Glucagon-like peptide 1 receptor (or GLP-1R) agonists are recognised as a frontline treatment for diabetes. Researchers have recently been developing the next generation of treatment for diabetes which target GLP-1R and another protein called gastric inhibitory polypeptide (or GIP) at the same time. These combination drugs are referred to as ‘dual agonists’. Now, in Cure Parkinson’s funded research, scientists are testing if dual agonists offer potential as a treatment for Parkinson’s.

GLP-1R and GIP agonists are drugs that mimic naturally occurring gut hormones which stimulate the release of insulin from the pancreas. GLP-1R agonists are widely used in the treatment of diabetes, helping the body to manage blood sugar levels. They have also been shown to have neuroprotective effects in the brain.

Exenatide is a GLP-1 agonist and in models of Parkinson’s, exenatide has shown to improve dopamine nerve cell function, reduce inflammation, improve energy production and switch on brain cell survival signals. Researchers are now trying to uncover if all of these effects also occur in humans, while simultaneously assessing exenatide’s impact on the day-to-day symptoms and progression of Parkinson’s.

GIP agonists are a new class of experimental drugs being developed for diabetes. They too have displayed neuroprotective properties in models of neurodegenerative conditions, which has led researchers to begin developing ‘dual agonists’, which combine the beneficial effects of both GLP-1R and GIP agonists.

Having played an important role in the phase 2 clinical trial of exenatide in Parkinson’s, Dr Dilan Athauda at University College, London will now assess the potential of using GLP-1R/GIP dual agonists as future treatments for Parkinson’s.
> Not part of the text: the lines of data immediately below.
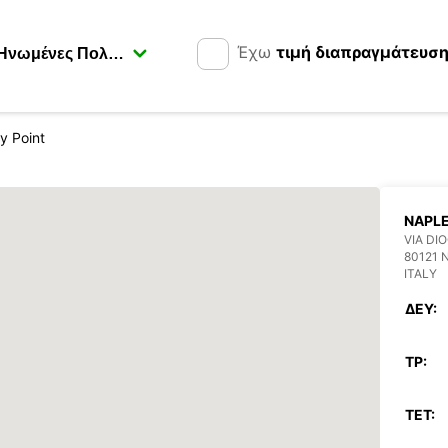
Έχω
τιμή διαπραγμάτευσ
y Point
NAPL
VIA DI
80121 
ITALY
ΔΕΥ:
ΤΡ:
ΤΕΤ:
Dual agonists are now being clinically tested for the treatment of diabetes, and Dr. Athauda will test this new class of drug in the laboratory using induced pluripotent stem cells (iPSC) to explore whether the GLP-1R and GIP agonists together are better at treating Parkinson’s than the GLP-1 receptor agonists alone. The project will test the best dual GLP/GIP agonist combination which can then, it is hoped, move into trials involving people with Parkinson’s as soon as possible.